Gundi supports Rules, which are conditions that govern how data moves from a source to a specific destination. With Rules, you can filter or transform observations before they arrive, ensuring each destination receives only the data relevant to it.
What kinds of Rules are available?
Currently, Gundi supports:
Field Mapping Rules: These Rules let you reshape incoming observation data before it reaches its destination. Optionally, you can apply conditional logic: when a condition is met, a transformation is applied. For example, you might rename a source field to match what the destination expects, or assign a fixed value to a field when a specific condition is true.
In the future, Gundi will also support:
Device Whitelisting: Only forward data from specific devices to a destination.
Geographic Filtering: Only forward observations that fall within a defined geographic area.
and more.
Considerations
- For this first release, you can add one rule at a time, and the only supported type is "Field Mapping." More rule types are coming in future releases.
- To get the most out of field mapping, you'll need some familiarity with our API schema.

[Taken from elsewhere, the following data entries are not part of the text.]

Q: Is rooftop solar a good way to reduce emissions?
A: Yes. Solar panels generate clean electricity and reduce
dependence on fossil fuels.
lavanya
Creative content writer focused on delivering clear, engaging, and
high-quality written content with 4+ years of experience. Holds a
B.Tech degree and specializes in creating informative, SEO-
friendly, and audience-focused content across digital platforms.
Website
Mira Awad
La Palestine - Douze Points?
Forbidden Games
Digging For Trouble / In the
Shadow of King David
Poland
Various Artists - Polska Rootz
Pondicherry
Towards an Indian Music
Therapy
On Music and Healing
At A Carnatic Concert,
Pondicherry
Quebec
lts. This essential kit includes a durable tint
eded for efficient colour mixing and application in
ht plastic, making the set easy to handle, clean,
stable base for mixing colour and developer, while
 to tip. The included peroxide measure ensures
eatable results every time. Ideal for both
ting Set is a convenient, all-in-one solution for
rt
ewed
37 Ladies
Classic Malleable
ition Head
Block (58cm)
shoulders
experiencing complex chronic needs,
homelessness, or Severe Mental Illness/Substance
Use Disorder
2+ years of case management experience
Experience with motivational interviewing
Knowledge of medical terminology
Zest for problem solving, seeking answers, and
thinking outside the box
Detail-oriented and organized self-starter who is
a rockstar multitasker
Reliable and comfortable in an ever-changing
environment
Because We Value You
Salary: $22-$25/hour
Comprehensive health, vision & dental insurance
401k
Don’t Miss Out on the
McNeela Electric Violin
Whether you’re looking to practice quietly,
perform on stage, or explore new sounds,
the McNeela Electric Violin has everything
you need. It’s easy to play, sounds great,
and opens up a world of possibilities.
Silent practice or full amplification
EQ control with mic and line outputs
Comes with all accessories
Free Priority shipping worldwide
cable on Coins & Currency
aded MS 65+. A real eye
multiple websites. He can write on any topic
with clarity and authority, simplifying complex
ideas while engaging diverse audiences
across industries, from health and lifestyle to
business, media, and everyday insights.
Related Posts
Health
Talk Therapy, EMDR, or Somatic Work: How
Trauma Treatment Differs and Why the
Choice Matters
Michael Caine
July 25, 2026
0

We're improving the UX/UI in upcoming releases to make it more accessible to everyone.
How to create a Rule
- Navigate to your Connection from the Connections list.
- Open the Destinations tab.
- Find the destination you want to configure, and click the menu icon (⋮) next to it.
- Select Rules.
- Select “Field Mapping”
- Follow the on-screen steps to create your rule.
Example: Mapping Event Types to destination-specific values
In this example, the rule updates the event_type field on Events before they reach the destination.
The source system uses generic Event Type values like fire and deforestation. The destination, however, expects its own specific values (gfwfire_rep and gfwglad_rep). The rule handles this translation automatically:
| When source “type” value is… | Send this Event Type value instead |
|---|---|
| fire | gfwfire_rep |
| deforestation | gfwglad_rep |
If an Event arrives with a type that doesn't match any of these mappings, send a default value instead ( gfw_rep in the example below, see image)
This means the destination always receives Event Types in the format it expects, without any changes needed on the source side.